La main est le meilleur outil de l'enfant
pour entrer dans l'abstraction du nombre. Pour compter une collection d'objets,
il va associer successivement à chacun d'eux le nom qu'il aura mémorisé dans la
comptine numérique, il n'aura au début que la notion de nombre ordinal : il
pourra désigner le « un », le « deux », le « trois »..., c'est à dire le
premier, le deuxième, le troisième... Pour appréhender la notion de quantité,
c'est à dire la notion de nombre cardinal, il lui faudra deux aptitudes :
concevoir la notion d'unité, c'est à dire admettre que l'ordre dans lequel il
compte les objets ne modifiera pas le résultat final (c'est pourquoi il est
préférable de faire compter des objets « semblables », afin de neutraliser
toute différenciation qualitative), et garder le souvenir pour chaque unité de
toutes les unités précédentes. La main est donc le support idéal pour aider à
cette prise de conscience. Il lèvera successivement 3 doigts en comptant
le nombre d'objets qu'il voit, puis pour indiquer le résultat de son
dénombrement il lèvera simultanément les trois doigts en énonçant le
résultat. Le procédé ainsi décrit est évidemment limité aux dix premiers nombres
mais il en existe de plus complexes qui dépassent largement ces limites. Sans
s'attarder sur les systèmes qui utilisent pour dénombrer l'appariement avec
toutes les parties du corps, on signalera simplement l'utilisation des
phalanges des doigts opposés au pouce qui permettent de compter facilement
jusqu'à douze avec une main et jusqu'à soixante en combinant les deux mains (ce
qui n'est peut être pas étranger à l'utilisation des base douze et soixante).

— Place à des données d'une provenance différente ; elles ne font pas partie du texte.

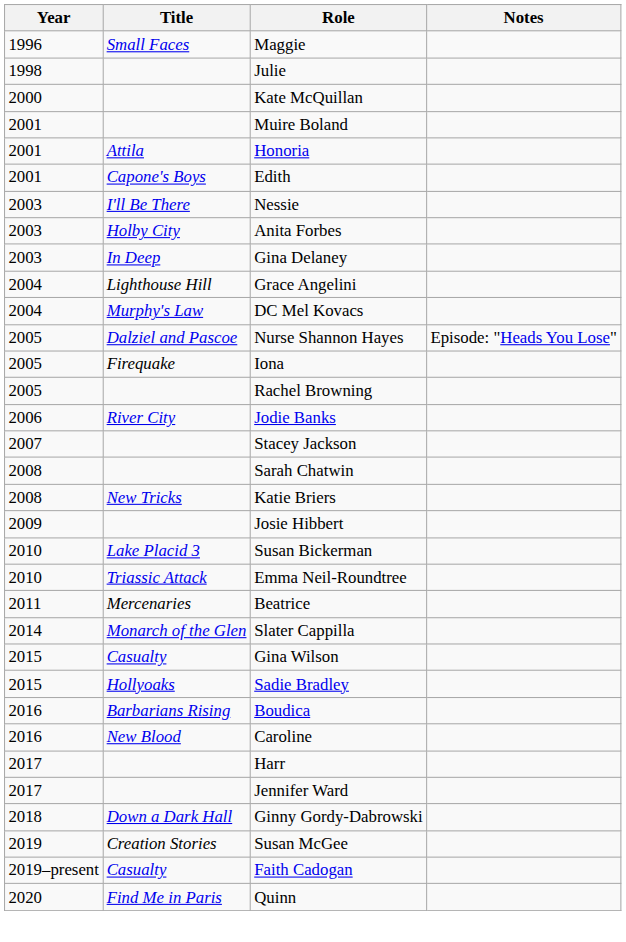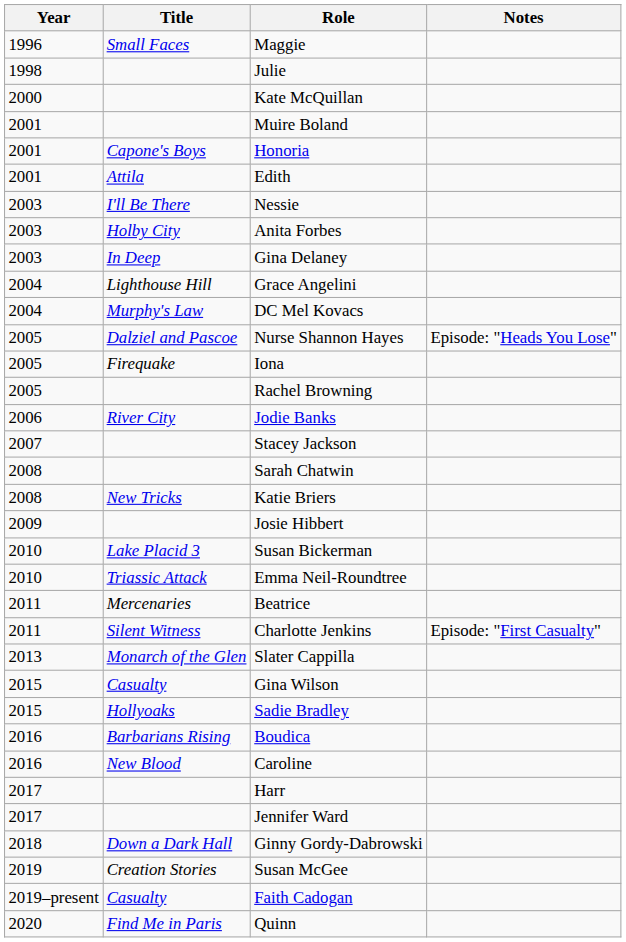Honoria | Title: Attila -> Capone's Boys
Edith | Title: Capone's Boys -> Attila
+ row: 2011 | Silent Witness | Charlotte Jenkins | Episode: "First Casualty"
Slater Cappilla | Year: 2014 -> 2013
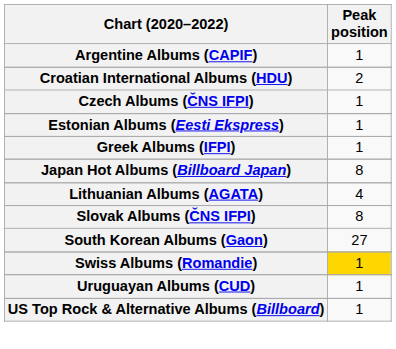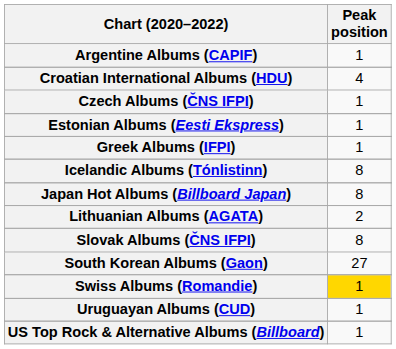Croatian International Albums (HDU) | Peak position: 2 -> 4
+ row: Icelandic Albums (Tónlistinn) | 8
Lithuanian Albums (AGATA) | Peak position: 4 -> 2
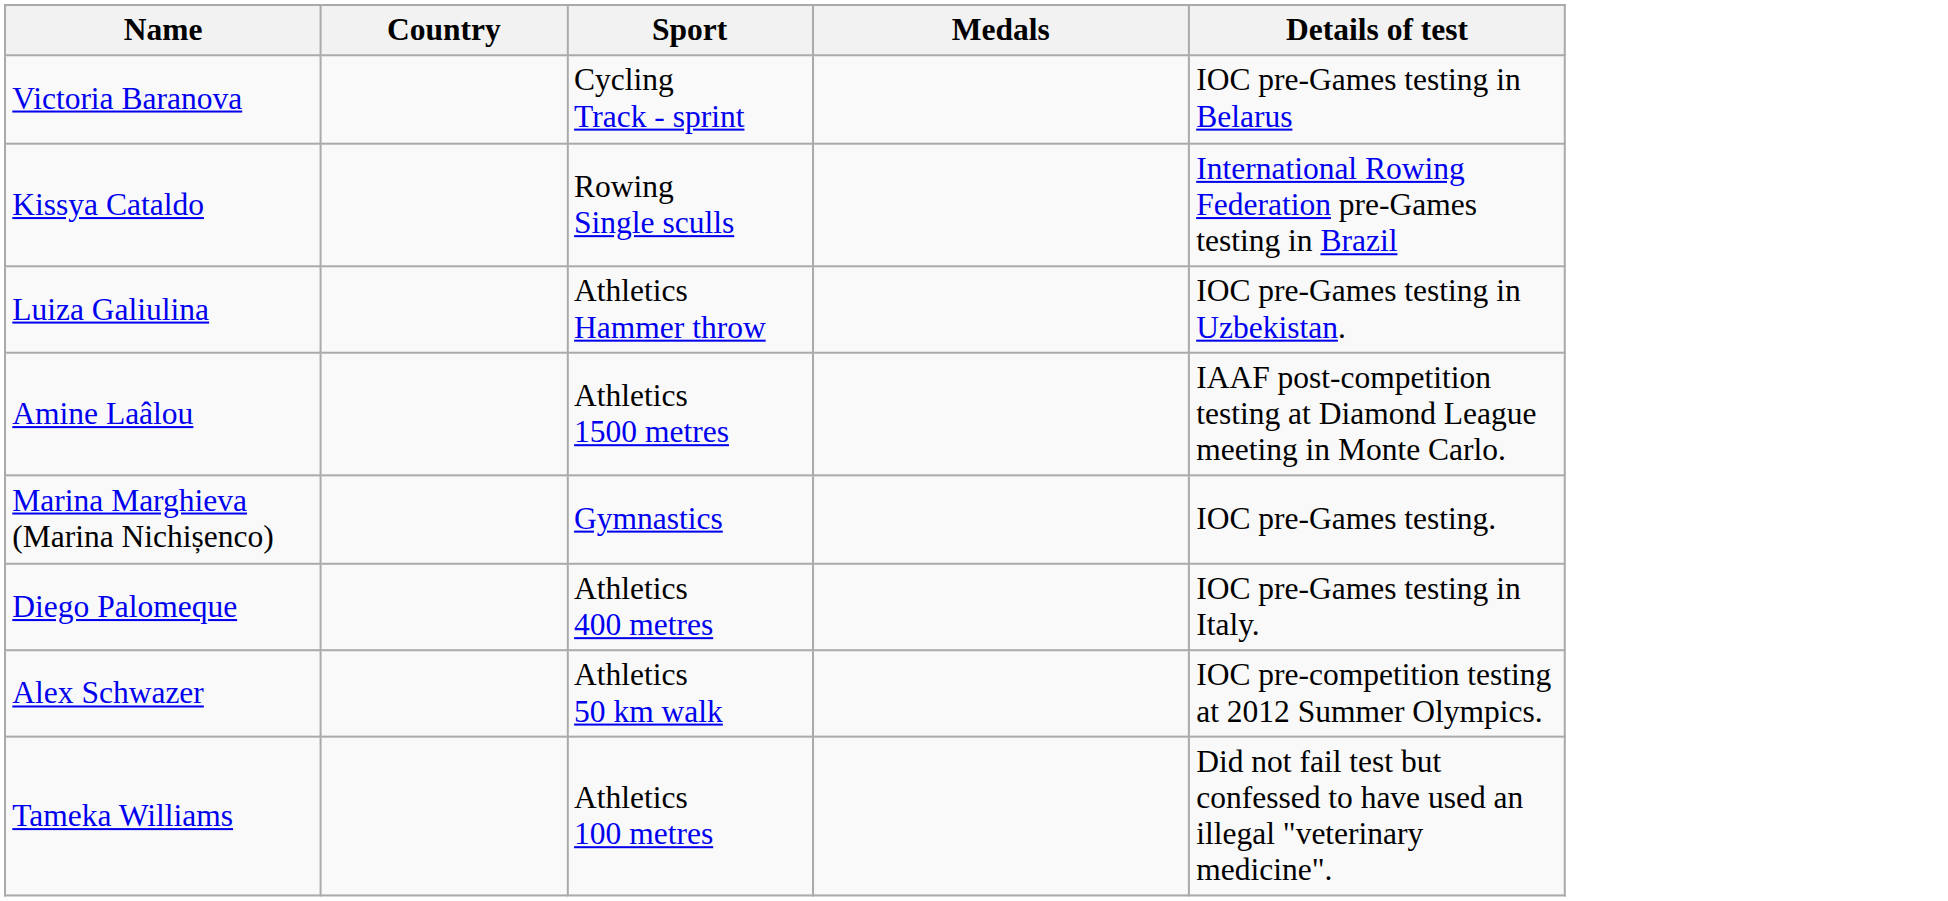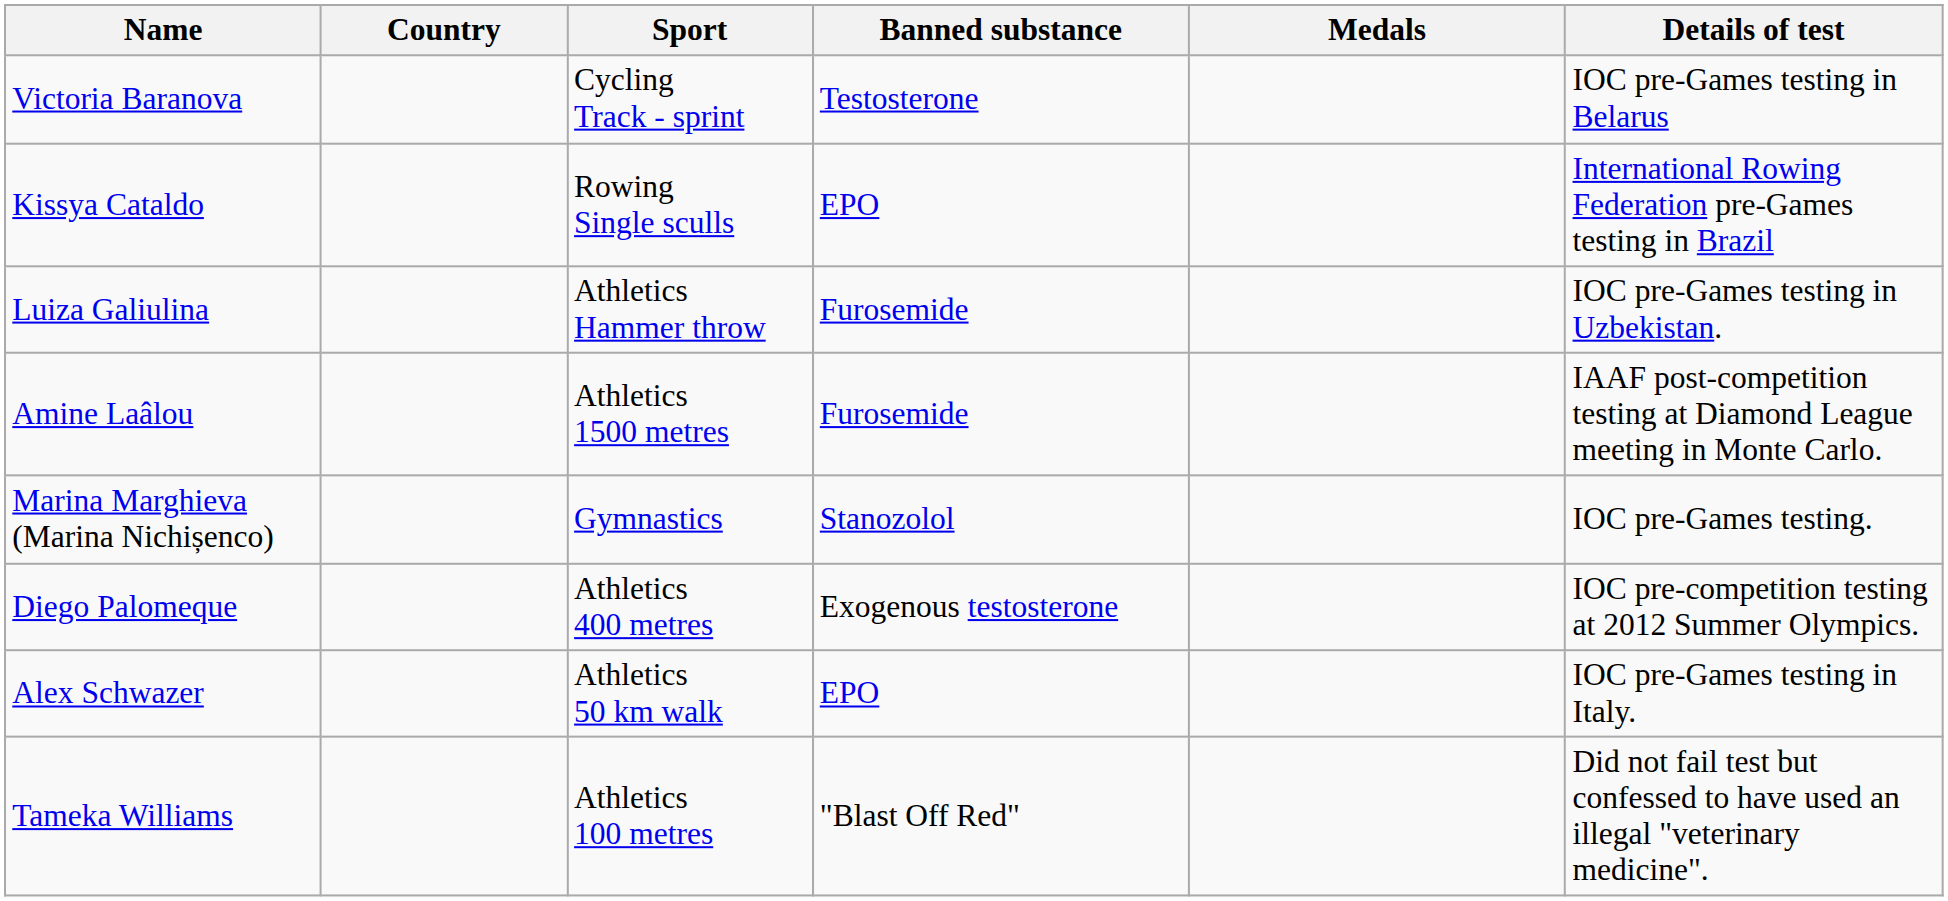+ column: Banned substance | Testosterone | EPO | Furosemide | Furosemide | Stanozolol | Exogenous testosterone | EPO | "Blast Off Red"
Diego Palomeque | Details of test: IOC pre-Games testing in Italy. -> IOC pre-competition testing at 2012 Summer Olympics.
Alex Schwazer | Details of test: IOC pre-competition testing at 2012 Summer Olympics. -> IOC pre-Games testing in Italy.
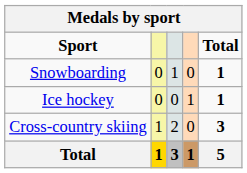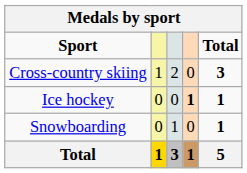rows swapped: Cross-country skiing <-> Snowboarding
Ice hockey | column 4: normal -> bold
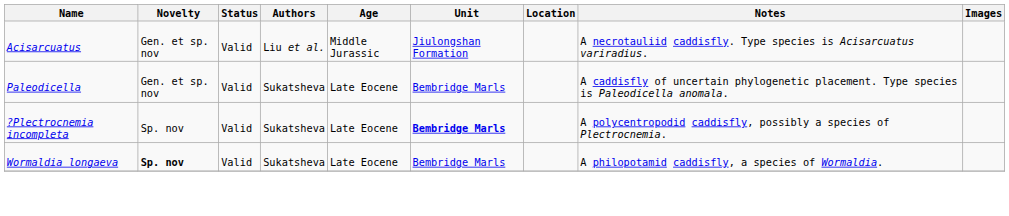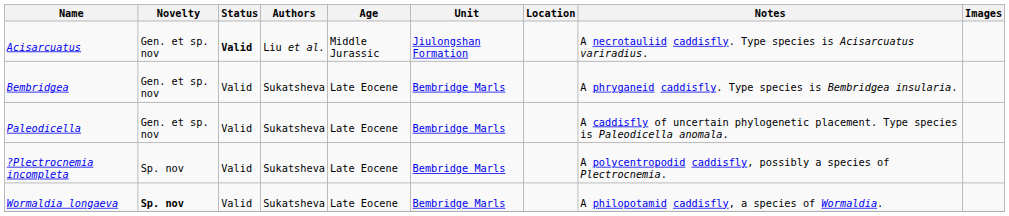Acisarcuatus | Status: normal -> bold
+ row: Bembridgea | Gen. et sp. nov | Valid | Sukatsheva | Late Eocene | Bembridge Marls | A phryganeid caddisfly. Type species is Bembridgea insularia.
?Plectrocnemia incompleta | Unit: bold -> normal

Un ouvrage de calcul chinois du XVI° siècle indique même comment compter
jusqu'à cent mille sur une main et dix milliards sur les deux.
Il ne s'agit pas ici
d'aborder un système de numération corporel complexe mais d'envisager comment
le calcul sur les doigts peut favoriser les représentations mentales des dix
premiers nombres.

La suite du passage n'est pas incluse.